Played some good ones recently -- Scythe, Networks, Burgle Bros, Flashpoint Fire Rescue, Churchill. Churchill was the most notable of the bunch.

The Thnig, Thursday, 13 April 2017 21:08 (seven years ago) link

Played Inis the other week which I loved.

chap, Thursday, 13 April 2017 22:54 (seven years ago) link

I'd really like to try Churchill

Mordy, Thursday, 13 April 2017 22:55 (seven years ago) link

have heard good things about Inis, i'm always wary of "dudes on a map" games though since i haven't liked most of them that i've played

ciderpress, Thursday, 13 April 2017 23:51 (seven years ago) link

Twilight Struggle is on Steam but y'all probably know that already? I've played it a little and I totally suck at it, but man you'd have to be SERIOUS to play it on an actual board..

officer sonny bonds, lytton pd (mayor jingleberries), Friday, 14 April 2017 00:57 (seven years ago) link

It's not that bad really.

softie (silby), Friday, 14 April 2017 00:58 (seven years ago) link

I was dragging into participating in a game of Grand Europa (maps, for scale) decades ago. I think we made it to 1941 in a year of Sundays. To this day, people set up rooms to play World in Flames. I've little to fear from games that actually end in an evening.

------------------------------------------------

Work request: Carry the board game forum thread on from its last comment, the one about games that end in an evening.

------------------------------------------------

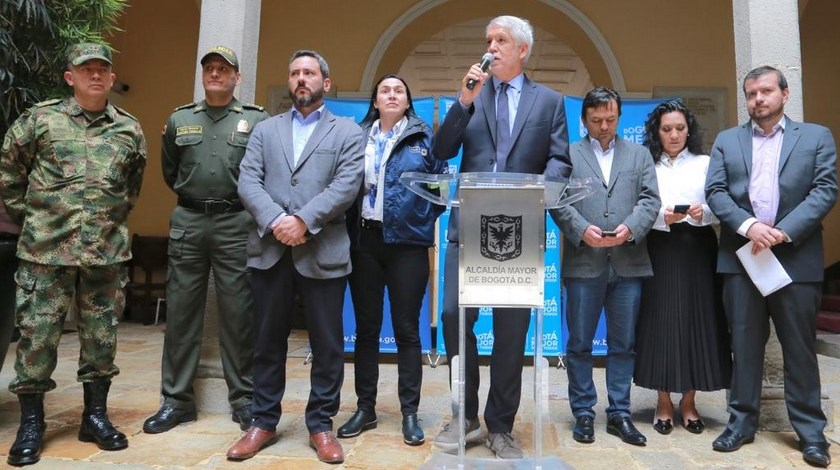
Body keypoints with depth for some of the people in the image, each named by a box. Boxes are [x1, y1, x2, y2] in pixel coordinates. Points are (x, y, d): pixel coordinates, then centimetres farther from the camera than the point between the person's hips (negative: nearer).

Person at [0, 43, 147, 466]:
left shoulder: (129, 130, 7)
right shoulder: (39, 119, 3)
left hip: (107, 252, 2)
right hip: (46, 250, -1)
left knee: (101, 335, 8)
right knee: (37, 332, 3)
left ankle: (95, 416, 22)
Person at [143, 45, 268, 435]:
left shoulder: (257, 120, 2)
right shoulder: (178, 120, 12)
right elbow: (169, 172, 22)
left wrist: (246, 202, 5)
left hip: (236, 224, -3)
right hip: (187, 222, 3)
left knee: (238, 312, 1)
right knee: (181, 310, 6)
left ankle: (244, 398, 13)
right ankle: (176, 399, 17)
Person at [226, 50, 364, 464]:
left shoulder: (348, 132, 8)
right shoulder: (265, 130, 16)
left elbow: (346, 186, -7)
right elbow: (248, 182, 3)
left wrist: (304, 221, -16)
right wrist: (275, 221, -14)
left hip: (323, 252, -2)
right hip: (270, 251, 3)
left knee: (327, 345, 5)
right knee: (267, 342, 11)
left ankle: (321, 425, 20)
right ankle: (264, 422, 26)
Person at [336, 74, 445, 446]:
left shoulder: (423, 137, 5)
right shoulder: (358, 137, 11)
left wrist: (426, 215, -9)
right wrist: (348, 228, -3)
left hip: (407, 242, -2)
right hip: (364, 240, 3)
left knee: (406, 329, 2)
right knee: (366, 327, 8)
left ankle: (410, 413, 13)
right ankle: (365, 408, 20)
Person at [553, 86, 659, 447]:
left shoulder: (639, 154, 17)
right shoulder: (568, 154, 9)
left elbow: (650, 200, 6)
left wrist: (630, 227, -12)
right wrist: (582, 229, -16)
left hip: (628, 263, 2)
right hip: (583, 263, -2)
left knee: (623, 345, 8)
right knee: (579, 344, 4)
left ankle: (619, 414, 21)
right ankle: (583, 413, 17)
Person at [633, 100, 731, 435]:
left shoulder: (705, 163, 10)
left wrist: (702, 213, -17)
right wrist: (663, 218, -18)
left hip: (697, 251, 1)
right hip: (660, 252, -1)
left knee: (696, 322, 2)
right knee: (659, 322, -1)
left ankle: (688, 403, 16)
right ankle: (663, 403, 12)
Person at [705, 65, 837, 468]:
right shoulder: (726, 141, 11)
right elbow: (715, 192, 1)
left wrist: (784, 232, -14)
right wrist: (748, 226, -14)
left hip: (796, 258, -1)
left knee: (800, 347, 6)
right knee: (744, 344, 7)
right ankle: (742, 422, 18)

------------------------------------------------

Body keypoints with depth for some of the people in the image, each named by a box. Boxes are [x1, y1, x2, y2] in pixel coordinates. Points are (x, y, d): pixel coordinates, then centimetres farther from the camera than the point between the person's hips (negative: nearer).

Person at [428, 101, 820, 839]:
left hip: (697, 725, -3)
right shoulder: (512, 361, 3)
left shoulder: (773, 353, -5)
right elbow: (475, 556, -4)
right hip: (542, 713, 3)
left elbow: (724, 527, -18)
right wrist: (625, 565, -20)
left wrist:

------------------------------------------------

Task response:
behavioral sink (Sanpaku), Friday, 14 April 2017 01:29 (seven years ago) link

i tried twilight struggle once or twice on vassal and the guys on there were so quick and knew the game so well. irl it's easier to find ppl with comparable skills to mine (i.e. non-existent) tho games are long enough that it rarely gets played. i tried the steam release but didn't love the UI in general i find it easier to see the entire map at once instead of having to scroll around to take all the information in.

Mordy, Friday, 14 April 2017 01:54 (seven years ago) link

i played the US side a bunch vs a friend and never made it past the halfway point without dying

ciderpress, Friday, 14 April 2017 02:05 (seven years ago) link

i'm always wary of "dudes on a map" games

Oh I tend to like them.

chap, Friday, 14 April 2017 08:11 (seven years ago) link

one month passes...

keyflower update: keyflower is still the best eurogame

ciderpress, Monday, 5 June 2017 20:43 (seven years ago) link

two months pass...

Colt Express a hell of a lot of fun!

chap, Wednesday, 16 August 2017 11:32 (six years ago) link

Just bought Jaipur and Duel. Jaipur is a 2-player token/card game with a charming but rather orientalist visual design. It's basically 7-card whist with extra gubbins, but it's a nice, fun quick game.

Duel is the 2-player version of 7 Wonders. It's supposed to be great but it has one of those long manuals you can never be fucked to read, so we haven't played it yet.

Chuck_Tatum, Wednesday, 16 August 2017 12:35 (six years ago) link

Jaipur is great, pretty much a classic at this point

ciderpress, Wednesday, 16 August 2017 14:06 (six years ago) link

Duel is good - worth learning. Me and my girlfriend overdid it a bit though and haven't played for a while - there's not huge amount of variety to the gamplay.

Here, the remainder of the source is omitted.